Abstract:
BACKGROUND: Bacterial spores are the main potential hazard in medium- and high-temperature sterilized meat products, and their germination and subsequent reproduction and metabolism can lead to food spoilage. Moreover, the spores of some species pose a health and safety threat to consumers. The rapid detection, prevention, and control of bacterial spores has always been a scientific problem and a major challenge for the medium and high-temperature meat industry. Early and sensitive identification of spores in meat products is a decisive factor in contributing to consumer health and safety.

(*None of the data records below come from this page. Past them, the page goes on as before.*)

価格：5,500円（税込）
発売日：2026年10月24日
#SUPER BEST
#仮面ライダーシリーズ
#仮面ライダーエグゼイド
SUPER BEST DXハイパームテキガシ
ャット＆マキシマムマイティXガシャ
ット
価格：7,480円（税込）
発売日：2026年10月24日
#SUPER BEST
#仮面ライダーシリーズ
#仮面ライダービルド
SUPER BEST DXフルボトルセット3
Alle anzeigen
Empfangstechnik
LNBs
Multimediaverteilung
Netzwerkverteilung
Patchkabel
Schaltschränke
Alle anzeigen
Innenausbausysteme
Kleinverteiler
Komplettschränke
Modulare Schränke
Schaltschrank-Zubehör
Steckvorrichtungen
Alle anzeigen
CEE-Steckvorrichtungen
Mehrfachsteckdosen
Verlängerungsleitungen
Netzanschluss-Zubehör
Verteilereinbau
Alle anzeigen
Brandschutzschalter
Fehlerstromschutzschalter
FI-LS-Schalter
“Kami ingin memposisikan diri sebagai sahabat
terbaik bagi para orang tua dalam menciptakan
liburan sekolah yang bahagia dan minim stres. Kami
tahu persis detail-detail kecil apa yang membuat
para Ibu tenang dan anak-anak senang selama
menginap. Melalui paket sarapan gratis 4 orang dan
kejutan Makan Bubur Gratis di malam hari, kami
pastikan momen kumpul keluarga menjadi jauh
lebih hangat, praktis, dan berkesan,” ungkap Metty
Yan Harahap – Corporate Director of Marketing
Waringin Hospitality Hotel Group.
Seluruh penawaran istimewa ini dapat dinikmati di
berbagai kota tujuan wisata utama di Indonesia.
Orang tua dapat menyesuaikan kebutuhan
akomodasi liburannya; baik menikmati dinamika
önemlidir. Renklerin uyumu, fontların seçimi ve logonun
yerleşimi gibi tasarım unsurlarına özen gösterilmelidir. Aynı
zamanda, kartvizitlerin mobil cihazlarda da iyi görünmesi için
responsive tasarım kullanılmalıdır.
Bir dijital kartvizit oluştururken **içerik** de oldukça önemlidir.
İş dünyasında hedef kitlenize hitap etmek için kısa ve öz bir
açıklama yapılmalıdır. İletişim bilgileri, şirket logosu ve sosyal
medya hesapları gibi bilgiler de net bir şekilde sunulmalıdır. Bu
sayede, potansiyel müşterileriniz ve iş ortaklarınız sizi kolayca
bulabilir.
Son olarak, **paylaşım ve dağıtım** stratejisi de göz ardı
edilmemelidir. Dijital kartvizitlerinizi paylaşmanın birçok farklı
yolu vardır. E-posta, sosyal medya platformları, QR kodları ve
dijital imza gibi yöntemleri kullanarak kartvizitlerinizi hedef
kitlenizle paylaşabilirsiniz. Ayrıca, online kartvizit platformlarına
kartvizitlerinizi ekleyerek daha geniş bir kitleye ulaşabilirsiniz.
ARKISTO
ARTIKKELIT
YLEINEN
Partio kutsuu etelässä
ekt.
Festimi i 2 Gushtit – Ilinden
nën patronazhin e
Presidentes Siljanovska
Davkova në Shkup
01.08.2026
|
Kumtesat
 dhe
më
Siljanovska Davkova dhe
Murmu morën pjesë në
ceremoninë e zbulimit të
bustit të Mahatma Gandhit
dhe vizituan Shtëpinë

RESULTS: In this study, we developed a novel and stable Ag@AuNP array substrate by using a two-step synthesis approach and a liquid-interface self-assembly method that can directly detect bacterial spores in actual meat product samples without the need for additional in vitro bacterial culture. The results indicate that the Ag@AuNP array substrate exhibits high reproducibility and Raman enhancement effects (1.35 × 105). The differentiation in the Surface enhanced Raman scattering (SERS) spectra of five bacterial spores primarily arises from proteins in the spore coat and inner membrane, peptidoglycan of cortex, and Ca2⁺-DPA within the spore core. The correct recognition rate of linear discriminant analysis for spores in the meat product matrix can reach 100 %. The average recovery accuracy of the SERS quantitative model was at around 101.77 %, and the limit of detection can reach below 10 CFU/mL.
CONCLUSIONS: It provides a promising technological strategy for the characteristic substance analysis and timely monitoring of spores in meat products.
RESULTS: In this study, we developed a novel and stable Ag@AuNP array substrate by using a two-step synthesis approach and a liquid-interface self-assembly method that can directly detect bacterial spores in actual meat product samples without the need for additional in vitro bacterial culture. The results indicate that the Ag@AuNP array substrate exhibits high reproducibility and Raman enhancement effects (1.35 × 105). The differentiation in the Surface enhanced Raman scattering (SERS) spectra of five bacterial spores primarily arises from proteins in the spore coat and inner membrane, peptidoglycan of cortex, and Ca2⁺-DPA within the spore core. The correct recognition rate of linear discriminant analysis for spores in the meat product matrix can reach 100 %. The average recovery accuracy of the SERS quantitative model was at around 101.77 %, and the limit of detection can reach below 10 CFU/mL.
CONCLUSIONS: It provides a promising technological strategy for the characteristic substance analysis and timely monitoring of spores in meat products.
摘要:
背景:细菌孢子是中高温灭菌肉制品中的主要潜在危害,它们的发芽以及随后的繁殖和代谢会导致食物腐败。此外,某些物种的孢子对消费者的健康和安全构成威胁。快速检测,预防,细菌孢子的控制一直是科学问题,也是中高温肉类行业面临的重大挑战。早期和敏感地识别肉制品中的孢子是促进消费者健康和安全的决定性因素。
结果:在这项研究中,我们通过使用两步合成方法和液体界面自组装方法开发了一种新颖且稳定的Ag@AuNP阵列基底,该方法可以直接检测实际肉制品样品中的细菌孢子,而无需额外的体外细菌培养。结果表明,Ag@AuNP阵列基板具有较高的再现性和拉曼增强效应(1.35×105)。五种细菌孢子的表面增强拉曼散射(SERS)光谱的差异主要来自孢子涂层和内膜中的蛋白质,皮质的肽聚糖,以及孢子核内的Ca2+DPA。线性判别分析对肉制品基质中孢子的正确识别率可达100%。SERS定量模型的平均回收率在101.77%左右,检出限可达10CFU/mL以下。
结论:它为肉制品中的特征物质分析和及时监测孢子提供了一种有前途的技术策略。
结果:在这项研究中,我们通过使用两步合成方法和液体界面自组装方法开发了一种新颖且稳定的Ag@AuNP阵列基底,该方法可以直接检测实际肉制品样品中的细菌孢子,而无需额外的体外细菌培养。结果表明,Ag@AuNP阵列基板具有较高的再现性和拉曼增强效应(1.35×105)。五种细菌孢子的表面增强拉曼散射(SERS)光谱的差异主要来自孢子涂层和内膜中的蛋白质,皮质的肽聚糖,以及孢子核内的Ca2+DPA。线性判别分析对肉制品基质中孢子的正确识别率可达100%。SERS定量模型的平均回收率在101.77%左右,检出限可达10CFU/mL以下。
结论:它为肉制品中的特征物质分析和及时监测孢子提供了一种有前途的技术策略。